__PAGE EXCERPT__
*** Block opens ***

= Isaac Cowley Lambert =

Isaac Cowley Lambert (1850 – 16 October 1918) was a British solicitor and Conservative member of parliament. Lambert was also a sportsman of note, and captained the Cambridge University rugby team in the very first Varsity Match.

==Early life==
Lambert was born in 1850 in Stockwell, London; the fifth son of Thomas Lambert of Surbiton. He was educated at Rugby School before matriculating to Trinity College, Cambridge in 1868. Lambert was a keen footballer while at Rugby and because of his old school ties was allowed to join the newly formed Cambridge University rugby team. When the first Varsity Game between Cambridge and Oxford Universities was arranged in 1872, the Cambridge captain was E. Winnington Ingram, but because of Tripos work, he was unavailable to travel to Oxford. Lambert, who played at half back, was elected in his place and lead his team onto the Parks playing field on 10 February 1872. Cambridge lost by a goal to nil, but reports state that Lambert 'played splendidly, saving Cambridge many times.

*** Block closes ***

__QUESTIONS__
a - Output a word-for-word copy of the passage on Isaac Cowley Lambert, starting at "Isaac Cowley Lambert (1850" and ending at "first Varsity Match.".
b - Answer these questions using the passage on Isaac Cowley Lambert.
(i) Where was Lambert born?
(ii) Which college did he matriculate to in 1868?
(iii) In what position did he play in the first Varsity Match?
c - For each statement, say whether it agrees with the passage on Isaac Cowley Lambert, and quote the words that decide it.
(i) Lambert was educated at Eton.
(ii) E. Winnington Ingram was the Cambridge captain when the first Varsity Game was arranged.
(iii) Cambridge won the first Varsity Match.
The material that comes next is not needed for any of this work.

__DATASET EXTRACT__
*** Block opens ***

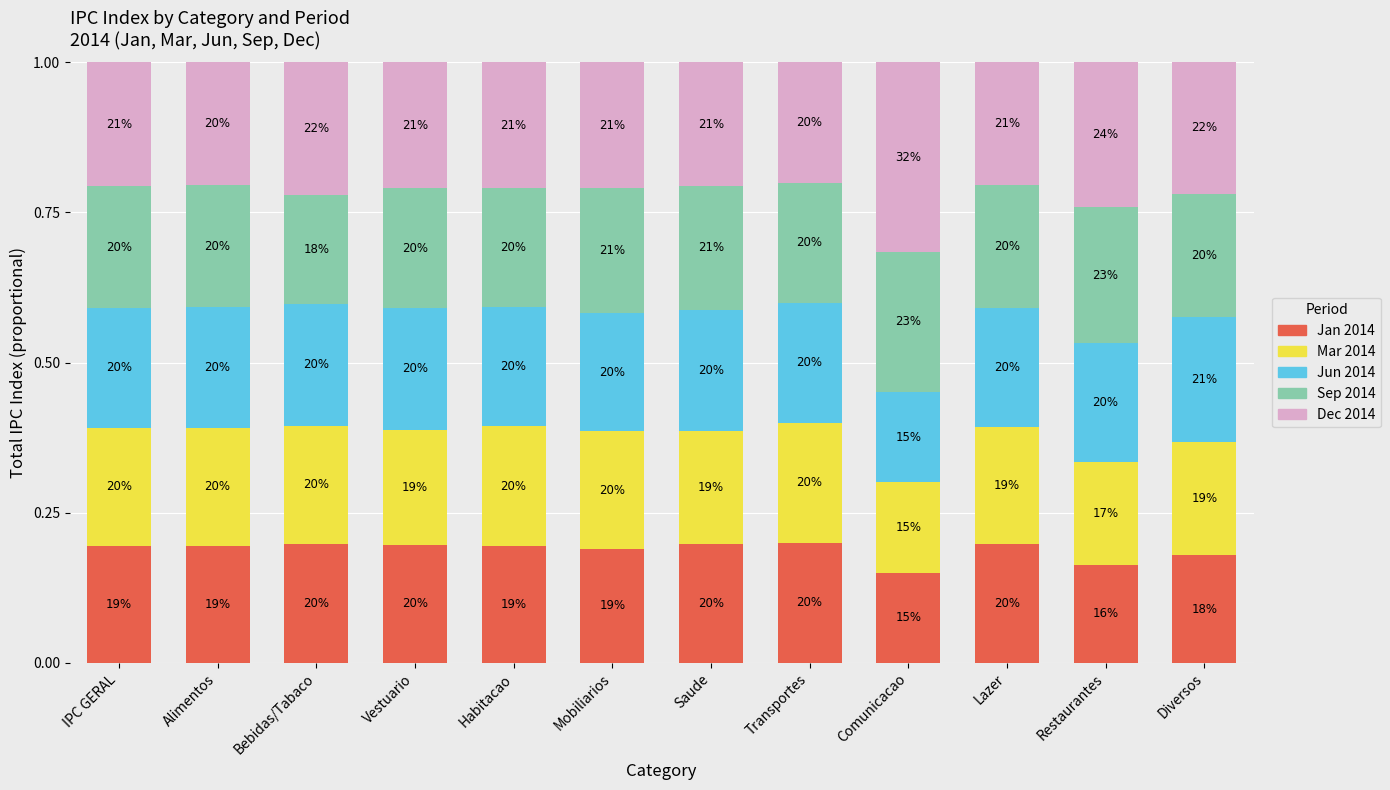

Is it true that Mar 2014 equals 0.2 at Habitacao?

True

*** Block closes ***

__PROBLEM SOLUTIONS__
a -
Isaac Cowley Lambert (1850 – 16 October 1918) was a British solicitor and Conservative member of parliament. Lambert was also a sportsman of note, and captained the Cambridge University rugby team in the very first Varsity Match.

b -
(i) Stockwell, London
(ii) Trinity College, Cambridge
(iii) Half back

c -
(i) No: "He was educated at Rugby School"
(ii) Yes: "the Cambridge captain was E. Winnington Ingram"
(iii) No: "Cambridge lost by a goal to nil"